“He that has once done you a kindness will be more ready to do you another, than he whom you yourself have obliged.” — Benjamin Franklin
Founding father Benjamin Franklin was famous for many inventions and writings — the lightning rod, bifocals, and plenty of articles and books — but one of his lesser-known creations is known today as the Benjamin Franklin Effect, which is a theory in psychology that explains why asking for help can actually have profound effects.
Most of us find asking for help to be sometimes difficult. We think it makes us look like we can’t handle the tasks on our plate or aren’t capable of completing a job. But Franklin thought otherwise. He knew that asking for a favor could turn foes into friends and, ultimately, help him get ahead.

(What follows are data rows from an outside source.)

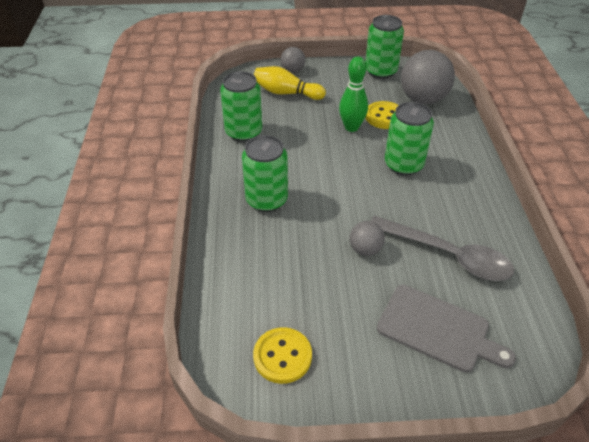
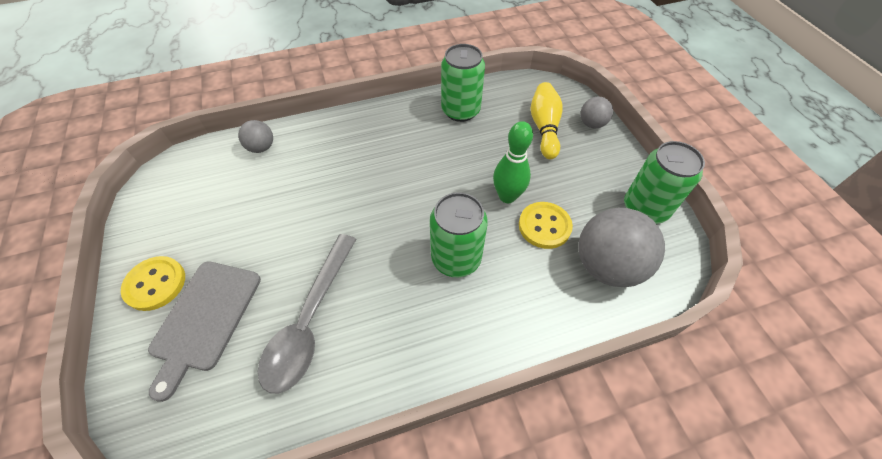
camera: 75 degrees right, 10 degrees up
(266, 200) = (365, 149): green can -> none
(282, 356) = (182, 199): yellow button -> yellow button (155, 284)
(365, 249) = (310, 239): grey ball -> grey ball (261, 148)

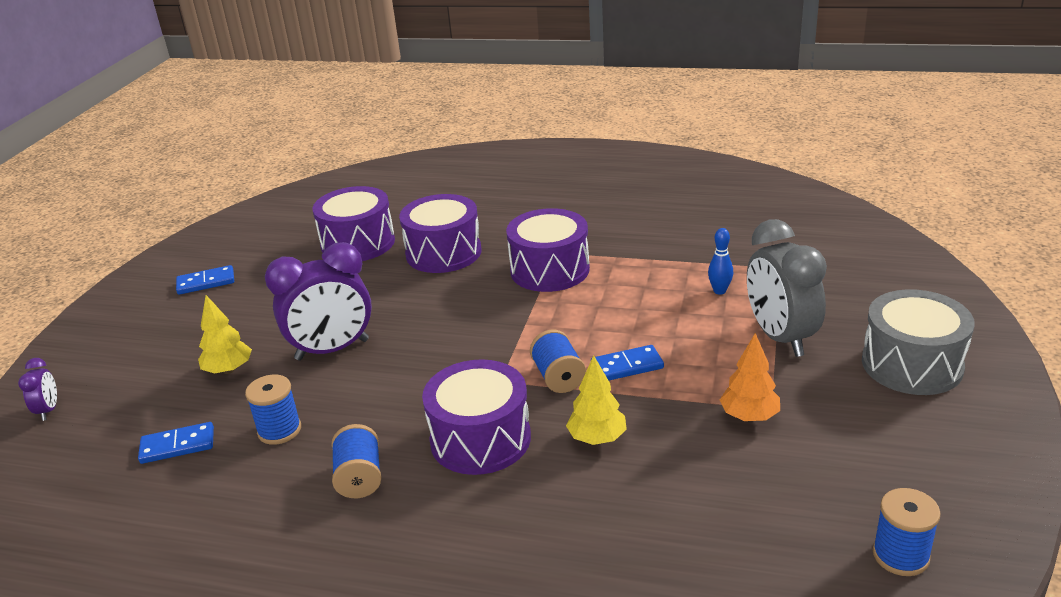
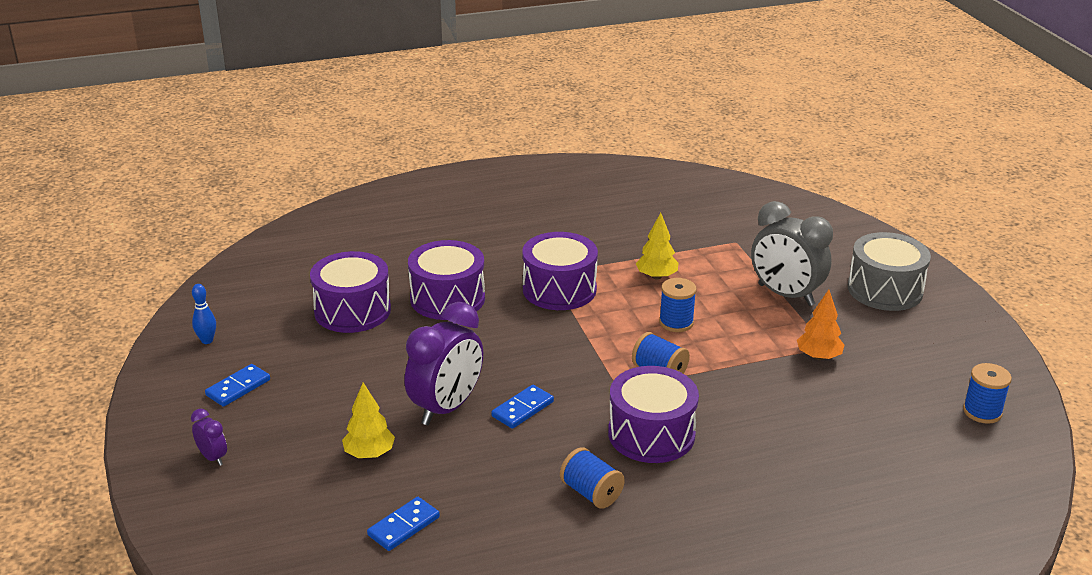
camera: 35 degrees left, 0 degrees up
(48, 410) = (230, 545): purple clock -> purple clock (213, 457)
(279, 430) = (481, 483): blue spool -> blue spool (676, 322)
(597, 438) = (734, 405): yellow tree -> yellow tree (656, 276)
(627, 366) = (701, 348): blue domino -> blue domino (522, 409)
(719, 291) = (710, 271): blue bowling pin -> blue bowling pin (207, 340)

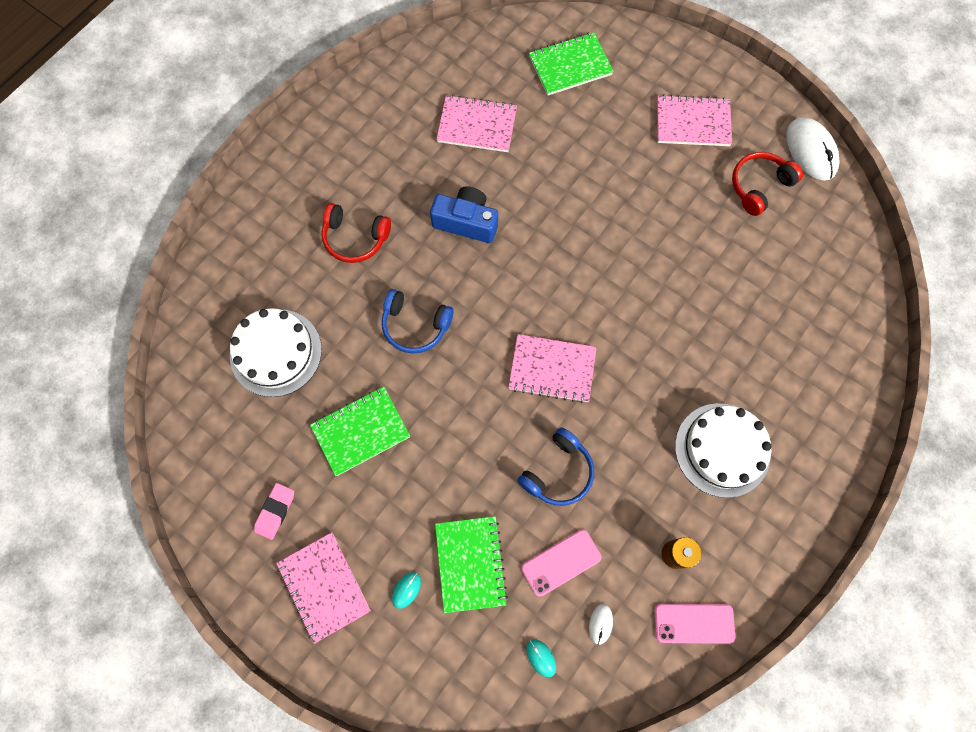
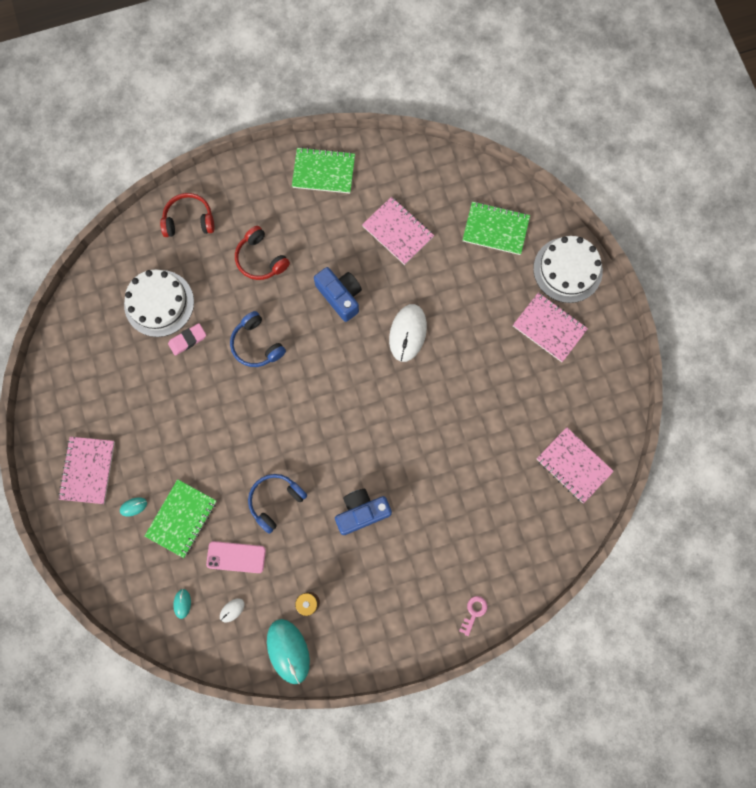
camera: 35 degrees right, 5 degrees up
(275, 511) = (91, 404): pink eraser -> pink eraser (187, 340)
(361, 431) = (175, 390): green notebook -> green notebook (323, 171)
(552, 369) = (321, 433): pink notebook -> pink notebook (573, 465)
(558, 472) = (275, 501): blue headphones -> blue headphones turned 150 degrees clockwise
(655, 420) = (362, 512): none -> blue camera
(694, 623) = (288, 651): pink phone -> turquoise mouse
(722, 449) = (390, 561): white cake -> white cake (567, 269)
(759, 186) = (559, 404): red headphones -> red headphones (189, 220)
(811, 150) = (617, 404): white mouse -> white mouse (407, 333)
(844, 441) = (474, 612): none -> pink key

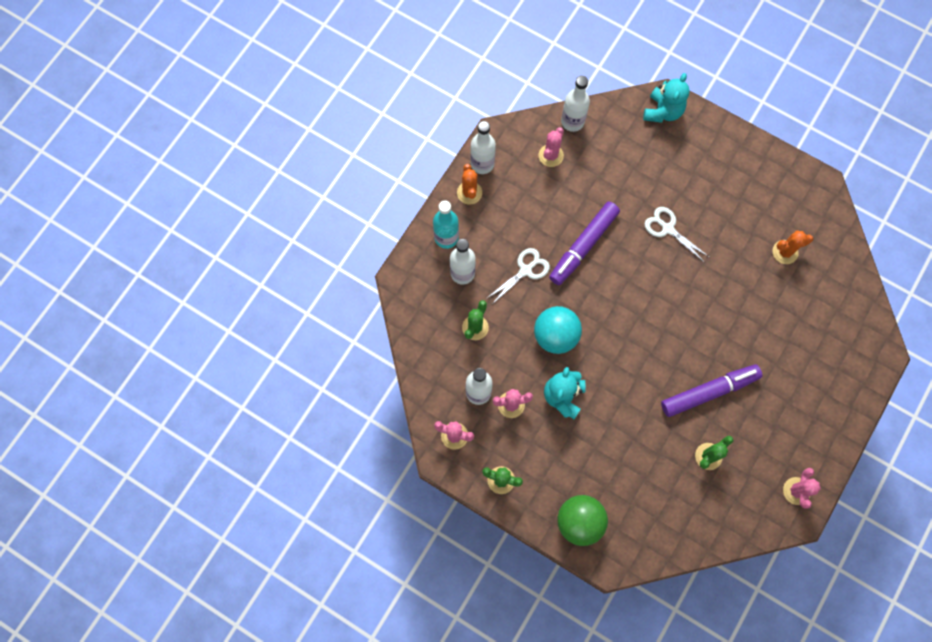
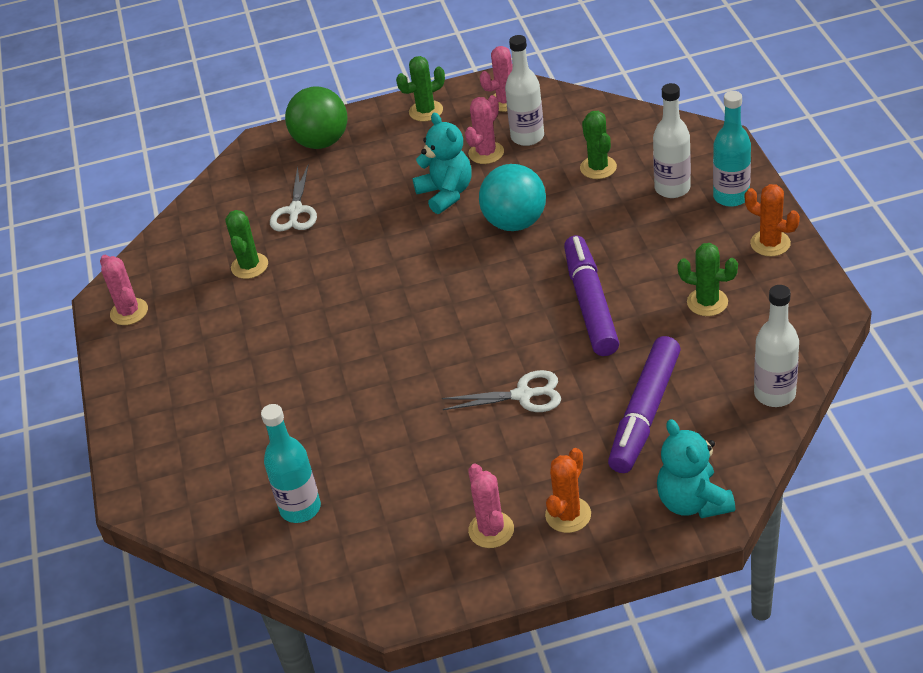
camera: 140 degrees right, 30 degrees down
(482, 164) = (799, 274): white bottle -> none
(525, 270) = (617, 239): white scissors -> white scissors (295, 211)
(536, 192) = (707, 302): none -> green cactus
(551, 155) = (745, 343): pink cactus -> pink cactus (491, 530)
(709, 392) = (304, 308): purple marker -> purple marker (645, 413)
(785, 252) = (359, 492): orange cactus -> orange cactus (568, 515)
(816, 270) = (300, 508): none -> turquoise bottle

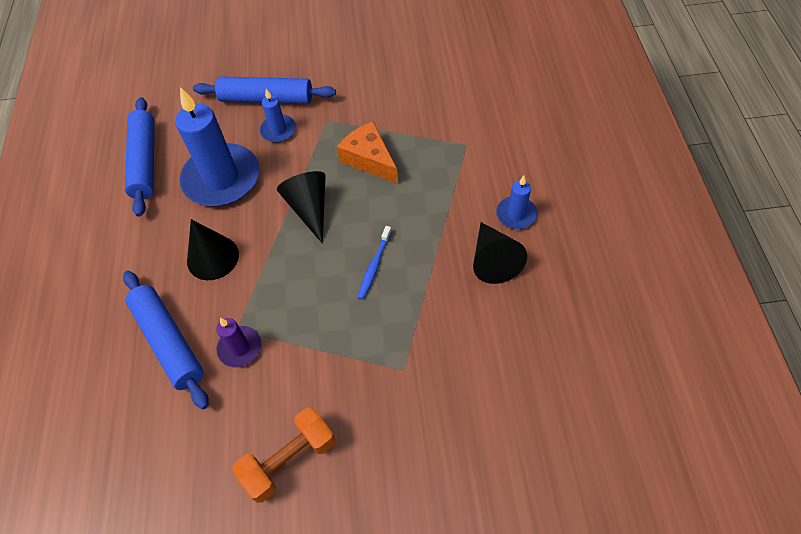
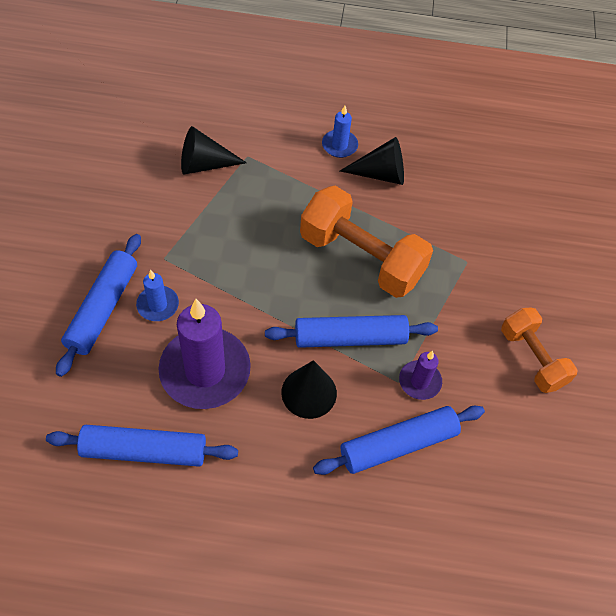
camera: 85 degrees left, 0 degrees up
(221, 178) = (205, 371): blue candle -> purple candle
(277, 277) = (350, 338): none -> blue rolling pin
(309, 209) = (277, 296): black cone -> black cone (204, 164)
(369, 159) = (234, 233): orange cheese -> none
(374, 266) = (361, 258): blue toothbrush -> orange dumbbell

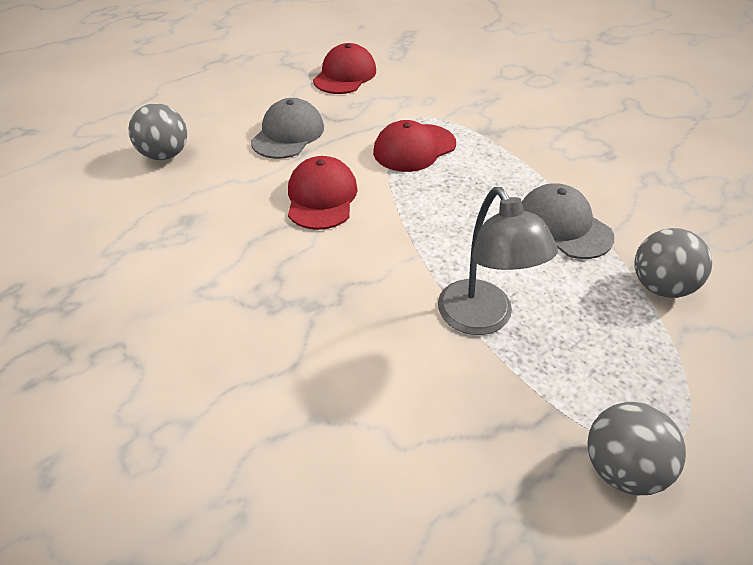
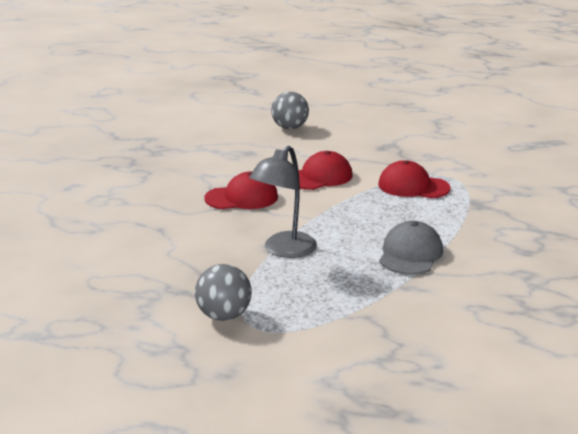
camera: 55 degrees right, 20 degrees down
(288, 134) = (362, 148): grey cap -> none
(345, 75) = (457, 141): red cap -> red cap (241, 198)
(660, 286) = (397, 300): grey ball -> none

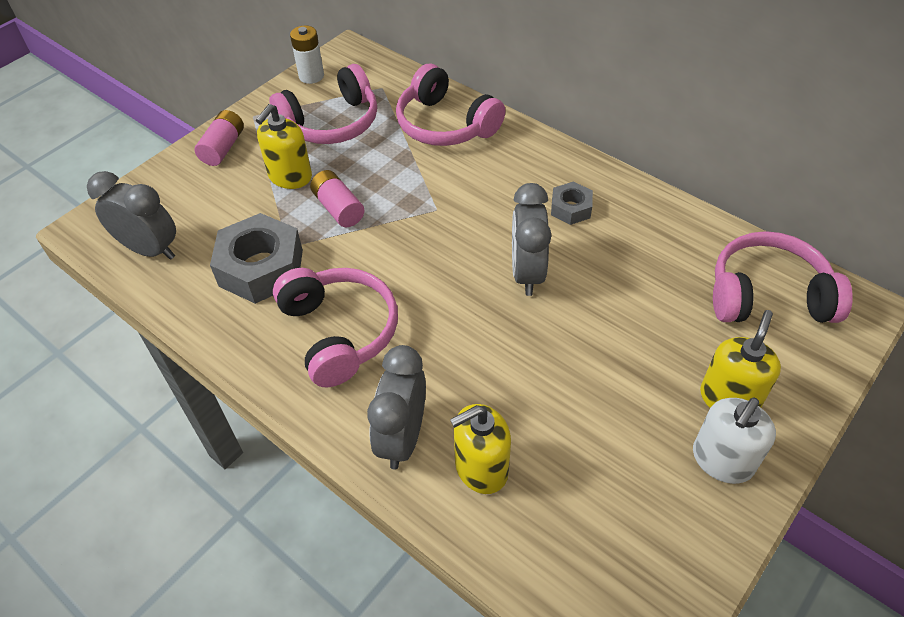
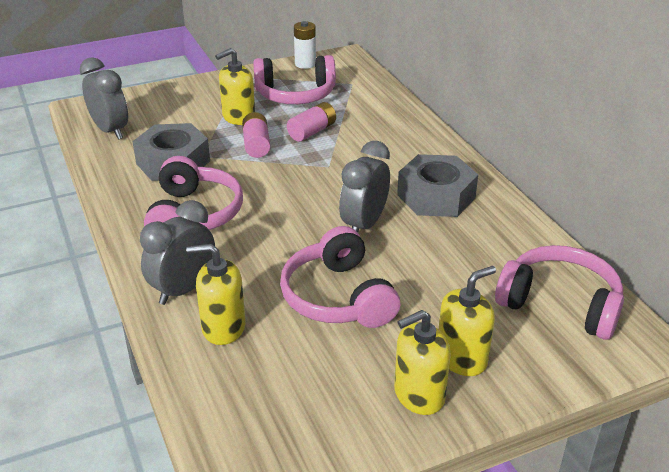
camera: 25 degrees right, 15 degrees down
(223, 148) = (207, 89): pink battery -> pink battery (312, 131)
(445, 125) = (380, 118): pink headphones -> pink headphones (337, 297)
(570, 208) = (436, 196): grey nut -> grey nut, size x1.91
(722, 460) = (419, 395): white soap dispenser -> yellow soap dispenser

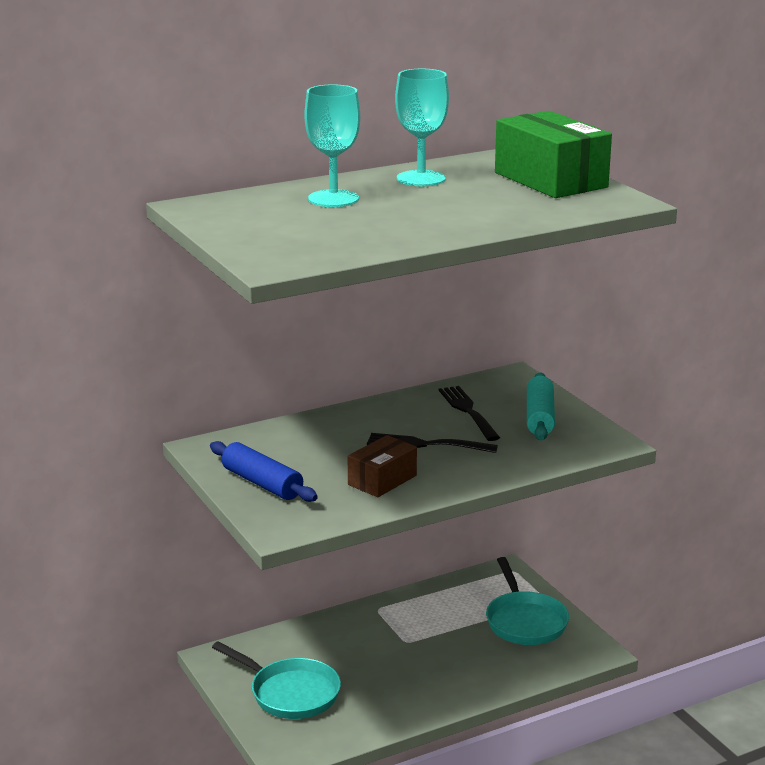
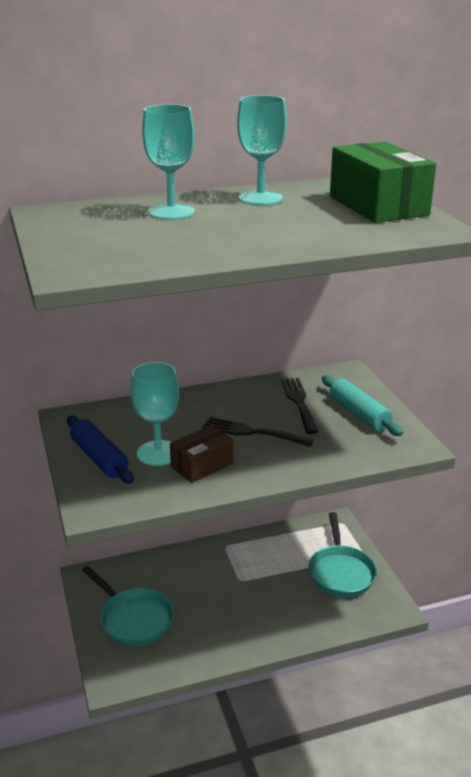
camera: 10 degrees right, 5 degrees up
(327, 473) = (158, 453): none -> turquoise goblet
(540, 417) = (359, 414): turquoise rolling pin -> turquoise rolling pin turned 45 degrees counterclockwise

When he was running for a clerk position, Franklin knew he had to win the the trust and friendship of his opponent (who Franklin knew would go on to hold great power), so after winning the seat, Franklin, who was an avid book collector, wrote to the man and asked to borrow a book he couldn’t find. A week later Franklin returned the book, and suddenly his opponent became warmer.
“When we next met in the House, he spoke to me (which he had never done before), and with great civility; and he ever after manifested a readiness to serve me on all occasions, so that we became great friends, and our friendship continued to his death,” Franklin later wrote of his strategy, which psychologists still study to this day.
There are plenty of reasons to ask for help, as the founding father shows us, and not all of them are to lighten our work loads. Asking for help also helps us become better leaders, better learners, and better at managing our tasks and team so that everybody is happier.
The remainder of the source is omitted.